• GOAL OF THE EXERCISE:
Rewrite the Omega test-production passage below between "Manufacturing capacity will" and "Rapid Test Consortium.", inclusive, changing every "Omega" to "the company".

• EXCERPTED PASSAGE:

+++

It is aiming to hit one million units per week respectively for its ELISA and lateral flow tests.
That’s a major step up from current levels of 275,000 for the former and fewer than 100,000 for the latter.
Manufacturing capacity will be added incrementally between now and early next year to achieve its ambitious goals, says Colin King, Omega’s chief executive
Challenge and opportunity
While the coronavirus pandemic has been one of the biggest global health emergencies since the Spanish Flu more than a century ago, for Omega it represents the opportunity to deploy its diagnostic technology en masse.
Using its enhanced output, the plan is to produce as many as five separate types of COVID-19 tests from lab-based to point of care (PoC) assessments.
Developing kit that will be able to test whether you have coronavirus, or have had it, Omega is working with commercial partner, Mologic, while it is also part of the UK Rapid Test Consortium.
“We are creating a position where we can cover lab and primary care demand and have self-test antibody and antigen tests as well,” says CEO King.

+++

Stored records:
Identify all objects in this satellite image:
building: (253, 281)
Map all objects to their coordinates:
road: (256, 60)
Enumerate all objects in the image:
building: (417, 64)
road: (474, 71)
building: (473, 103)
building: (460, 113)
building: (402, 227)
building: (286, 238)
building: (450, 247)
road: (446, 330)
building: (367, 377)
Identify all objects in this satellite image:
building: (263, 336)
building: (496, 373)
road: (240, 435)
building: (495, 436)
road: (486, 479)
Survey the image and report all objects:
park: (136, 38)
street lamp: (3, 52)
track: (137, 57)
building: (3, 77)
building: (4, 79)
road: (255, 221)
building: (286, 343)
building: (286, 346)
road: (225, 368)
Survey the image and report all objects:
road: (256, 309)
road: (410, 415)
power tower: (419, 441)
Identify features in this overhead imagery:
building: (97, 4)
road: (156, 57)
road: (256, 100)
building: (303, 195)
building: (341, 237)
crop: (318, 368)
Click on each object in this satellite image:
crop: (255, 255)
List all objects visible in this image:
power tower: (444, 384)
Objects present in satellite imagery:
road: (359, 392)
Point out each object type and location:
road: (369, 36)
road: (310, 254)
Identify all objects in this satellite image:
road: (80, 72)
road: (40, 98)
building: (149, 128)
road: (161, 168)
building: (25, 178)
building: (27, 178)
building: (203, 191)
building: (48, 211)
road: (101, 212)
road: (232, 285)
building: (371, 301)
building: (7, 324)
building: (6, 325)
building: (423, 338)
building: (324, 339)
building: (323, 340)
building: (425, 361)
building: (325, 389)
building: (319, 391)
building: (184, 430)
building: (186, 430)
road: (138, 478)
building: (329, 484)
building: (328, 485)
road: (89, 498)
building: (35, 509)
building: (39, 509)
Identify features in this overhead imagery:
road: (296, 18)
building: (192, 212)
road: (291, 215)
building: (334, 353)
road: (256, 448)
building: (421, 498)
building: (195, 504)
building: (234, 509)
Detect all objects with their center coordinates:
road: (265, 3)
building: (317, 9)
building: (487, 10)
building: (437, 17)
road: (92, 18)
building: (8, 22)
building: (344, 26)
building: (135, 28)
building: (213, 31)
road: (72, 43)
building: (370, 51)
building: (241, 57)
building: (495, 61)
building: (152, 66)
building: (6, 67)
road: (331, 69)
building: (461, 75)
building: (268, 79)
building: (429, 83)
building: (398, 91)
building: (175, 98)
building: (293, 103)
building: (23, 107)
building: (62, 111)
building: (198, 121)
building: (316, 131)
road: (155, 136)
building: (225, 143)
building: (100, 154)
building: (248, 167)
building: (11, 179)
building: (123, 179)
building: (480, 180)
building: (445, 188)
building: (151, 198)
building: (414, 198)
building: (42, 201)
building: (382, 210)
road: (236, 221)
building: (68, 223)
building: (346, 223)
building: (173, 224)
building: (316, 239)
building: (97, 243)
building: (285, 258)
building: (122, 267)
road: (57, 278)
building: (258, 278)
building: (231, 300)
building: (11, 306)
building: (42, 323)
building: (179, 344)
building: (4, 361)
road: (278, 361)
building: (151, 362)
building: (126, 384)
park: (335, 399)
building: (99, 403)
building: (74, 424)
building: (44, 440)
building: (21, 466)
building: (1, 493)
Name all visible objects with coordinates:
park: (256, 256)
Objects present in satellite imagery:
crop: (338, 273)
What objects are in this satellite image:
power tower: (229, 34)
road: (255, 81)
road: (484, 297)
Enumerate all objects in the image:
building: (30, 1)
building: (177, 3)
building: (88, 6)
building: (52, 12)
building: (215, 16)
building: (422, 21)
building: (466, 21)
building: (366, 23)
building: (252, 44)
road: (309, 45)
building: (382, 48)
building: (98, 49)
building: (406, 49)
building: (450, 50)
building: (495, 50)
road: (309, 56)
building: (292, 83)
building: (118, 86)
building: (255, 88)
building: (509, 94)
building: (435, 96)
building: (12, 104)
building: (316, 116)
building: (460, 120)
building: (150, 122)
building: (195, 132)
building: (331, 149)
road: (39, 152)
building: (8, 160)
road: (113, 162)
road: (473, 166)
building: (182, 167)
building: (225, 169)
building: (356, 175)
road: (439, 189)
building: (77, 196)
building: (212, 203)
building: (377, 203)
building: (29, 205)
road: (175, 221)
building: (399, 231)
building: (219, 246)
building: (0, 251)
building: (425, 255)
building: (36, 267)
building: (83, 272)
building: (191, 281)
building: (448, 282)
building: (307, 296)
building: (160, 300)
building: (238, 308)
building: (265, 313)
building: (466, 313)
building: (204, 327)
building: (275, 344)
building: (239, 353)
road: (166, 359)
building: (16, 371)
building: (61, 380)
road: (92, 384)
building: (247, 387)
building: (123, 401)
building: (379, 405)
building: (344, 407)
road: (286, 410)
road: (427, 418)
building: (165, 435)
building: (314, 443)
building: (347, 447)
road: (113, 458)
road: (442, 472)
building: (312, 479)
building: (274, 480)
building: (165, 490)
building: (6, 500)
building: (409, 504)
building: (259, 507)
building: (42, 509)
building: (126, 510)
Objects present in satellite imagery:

+++

• ANSWER SECTION:
Manufacturing capacity will be added incrementally between now and early next year to achieve its ambitious goals, says Colin King, the company’s chief executive
Challenge and opportunity
While the coronavirus pandemic has been one of the biggest global health emergencies since the Spanish Flu more than a century ago, for the company it represents the opportunity to deploy its diagnostic technology en masse.
Using its enhanced output, the plan is to produce as many as five separate types of COVID-19 tests from lab-based to point of care (PoC) assessments.
Developing kit that will be able to test whether you have coronavirus, or have had it, the company is working with commercial partner, Mologic, while it is also part of the UK Rapid Test Consortium.